↓

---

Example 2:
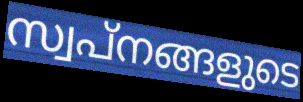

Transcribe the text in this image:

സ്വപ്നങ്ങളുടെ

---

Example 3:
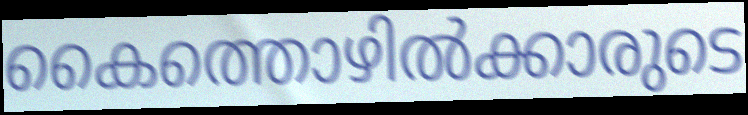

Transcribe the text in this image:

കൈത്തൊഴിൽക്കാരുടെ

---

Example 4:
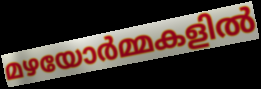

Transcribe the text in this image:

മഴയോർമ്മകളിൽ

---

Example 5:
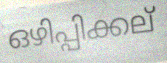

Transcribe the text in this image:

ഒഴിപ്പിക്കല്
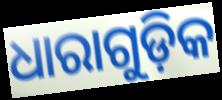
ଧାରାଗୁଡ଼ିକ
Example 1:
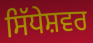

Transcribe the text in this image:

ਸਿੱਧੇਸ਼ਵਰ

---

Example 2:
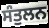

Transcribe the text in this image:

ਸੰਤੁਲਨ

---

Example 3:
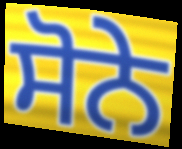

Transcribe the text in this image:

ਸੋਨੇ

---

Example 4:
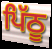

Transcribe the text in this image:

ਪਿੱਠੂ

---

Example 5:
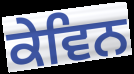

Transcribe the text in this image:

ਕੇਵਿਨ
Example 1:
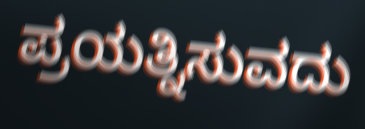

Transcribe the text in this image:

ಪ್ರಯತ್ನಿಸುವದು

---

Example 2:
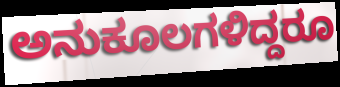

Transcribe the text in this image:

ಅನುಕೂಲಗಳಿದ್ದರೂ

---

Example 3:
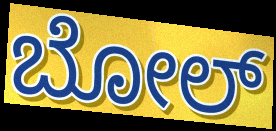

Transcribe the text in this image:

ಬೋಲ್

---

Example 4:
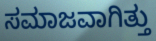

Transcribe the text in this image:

↑

HOW TO COMPLETE THIS TASK
From the entries above, output every line exactly and omit any image.

REPLY TO THE TASK
---

Example 2:

Transcribe the text in this image:

സ്വപ്നങ്ങളുടെ

---

Example 3:

Transcribe the text in this image:

കൈത്തൊഴിൽക്കാരുടെ

---

Example 4:

Transcribe the text in this image:

മഴയോർമ്മകളിൽ

---

Example 5:

Transcribe the text in this image:

ഒഴിപ്പിക്കല്
ଧାରାଗୁଡ଼ିକ
Example 1:

Transcribe the text in this image:

ਸਿੱਧੇਸ਼ਵਰ

---

Example 2:

Transcribe the text in this image:

ਸੰਤੁਲਨ

---

Example 3:

Transcribe the text in this image:

ਸੋਨੇ

---

Example 4:

Transcribe the text in this image:

ਪਿੱਠੂ

---

Example 5:

Transcribe the text in this image:

ਕੇਵਿਨ
Example 1:

Transcribe the text in this image:

ಪ್ರಯತ್ನಿಸುವದು

---

Example 2:

Transcribe the text in this image:

ಅನುಕೂಲಗಳಿದ್ದರೂ

---

Example 3:

Transcribe the text in this image:

ಬೋಲ್

---

Example 4:

Transcribe the text in this image:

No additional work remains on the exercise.